Text extract:
# Manual Swap Thursday Morning!



## James (Apr 29, 2002)

Well originally it was suppose to be Weds night but I have class... so I'm getting up early and go work in the chilly (47 degree) SoCal temperature 

I believe Sam said he could come by Friday night and Deric said he could help with the wiring... (time... Deric? well a majority of my stuff is going to be done thurs and fri)

So far this is what I've done: I've assembled the shift linkage with the ES shifter bushing and PS short shifter, I've put in the solid motor mounts on all points (except the tranny side) and I've put in the manual crossmember, I've made the bracket for the clutch pedal, cleaned the bellhousing and installed the TB, resurfaced the flywheel and i've got my Redline Shockproof (heavy).

today I'm going to see if I can't finangle (as hard to spell as it is to do!) my drill under the dash and drill the 1" hole for the clutch pedal... I'm not sure if I'm taking the right strategy but I'm going to drill the 1" hole FIRST and then the two following 8mm holes off of that... I hope my clutch pedal doesn't wind up crooked! I'm also going to start taking apart the interior in preparation. I'll probably wind up replacing the axle oil seals today as well since I have them out.

Data section:

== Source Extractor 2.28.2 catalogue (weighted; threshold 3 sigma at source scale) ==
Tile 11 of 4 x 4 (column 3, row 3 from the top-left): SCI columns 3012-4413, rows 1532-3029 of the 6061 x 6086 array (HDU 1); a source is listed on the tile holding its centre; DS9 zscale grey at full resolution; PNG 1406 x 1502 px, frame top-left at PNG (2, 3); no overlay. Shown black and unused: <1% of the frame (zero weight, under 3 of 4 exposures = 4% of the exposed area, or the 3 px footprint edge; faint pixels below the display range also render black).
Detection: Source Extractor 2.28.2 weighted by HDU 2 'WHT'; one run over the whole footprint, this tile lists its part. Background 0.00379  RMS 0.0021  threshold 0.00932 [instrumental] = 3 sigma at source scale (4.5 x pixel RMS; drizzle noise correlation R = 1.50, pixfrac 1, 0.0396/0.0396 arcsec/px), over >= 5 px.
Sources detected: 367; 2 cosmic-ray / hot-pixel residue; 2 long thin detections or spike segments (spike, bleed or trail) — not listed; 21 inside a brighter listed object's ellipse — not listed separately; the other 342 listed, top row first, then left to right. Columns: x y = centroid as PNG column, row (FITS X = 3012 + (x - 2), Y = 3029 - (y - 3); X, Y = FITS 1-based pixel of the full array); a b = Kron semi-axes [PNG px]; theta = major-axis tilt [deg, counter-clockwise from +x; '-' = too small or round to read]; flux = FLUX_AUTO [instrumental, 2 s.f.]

What needs to be done:
Summarize the manual swap post in three sentences.

Complete response:
The writer moved the manual swap from Wednesday night to early Thursday morning because of class, and expects Sam to come by Friday night and Deric to help with the wiring. The work done so far includes assembling the shift linkage with the ES shifter bushing and PS short shifter, putting in solid motor mounts at all points except the tranny side, installing the manual crossmember, making the clutch pedal bracket, cleaning the bellhousing and installing the TB, and resurfacing the flywheel, and the writer has Redline Shockproof (heavy). The plan for today is to drill the 1" hole for the clutch pedal first and then the two 8mm holes, start taking apart the interior, and probably replace the axle oil seals.